— Your goal —
Pictures appear among the records. Write out all else exactly as it stands.

— Dataset records —

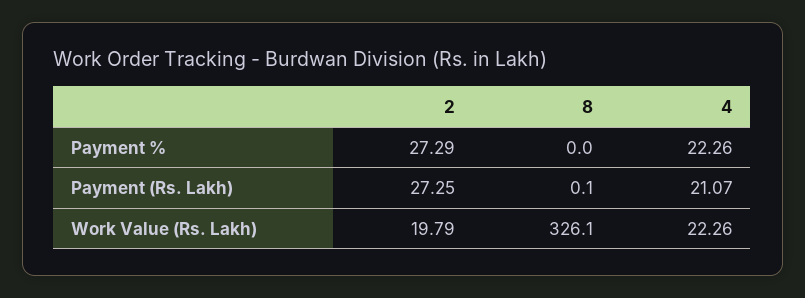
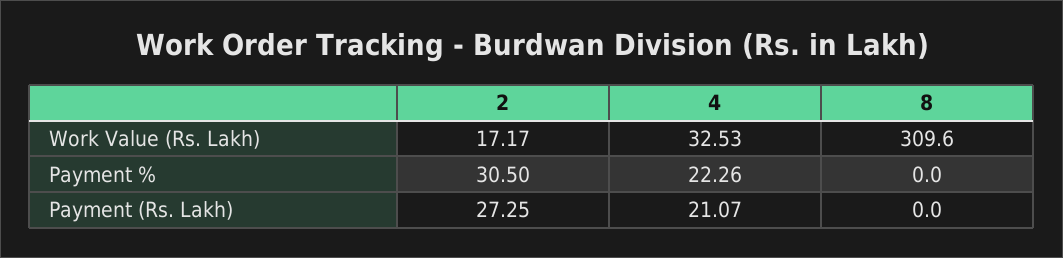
  {
    "2": {
-     "Payment %": 27.29,
+     "Payment %": 30.5,
      "Payment (Rs. Lakh)": 27.25,
-     "Work Value (Rs. Lakh)": 19.79
+     "Work Value (Rs. Lakh)": 17.17
    },
    "8": {
      "Payment %": 0,
-     "Payment (Rs. Lakh)": 0.1,
+     "Payment (Rs. Lakh)": 0,
-     "Work Value (Rs. Lakh)": 326.1
+     "Work Value (Rs. Lakh)": 309.6
    },
    "4": {
      "Payment %": 22.26,
      "Payment (Rs. Lakh)": 21.07,
-     "Work Value (Rs. Lakh)": 22.26
+     "Work Value (Rs. Lakh)": 32.53
    }
  }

— Reply to the exercise —
  {
    "2": {
-     "Payment %": 27.29,
+     "Payment %": 30.5,
      "Payment (Rs. Lakh)": 27.25,
-     "Work Value (Rs. Lakh)": 19.79
+     "Work Value (Rs. Lakh)": 17.17
    },
    "8": {
      "Payment %": 0,
-     "Payment (Rs. Lakh)": 0.1,
+     "Payment (Rs. Lakh)": 0,
-     "Work Value (Rs. Lakh)": 326.1
+     "Work Value (Rs. Lakh)": 309.6
    },
    "4": {
      "Payment %": 22.26,
      "Payment (Rs. Lakh)": 21.07,
-     "Work Value (Rs. Lakh)": 22.26
+     "Work Value (Rs. Lakh)": 32.53
    }
  }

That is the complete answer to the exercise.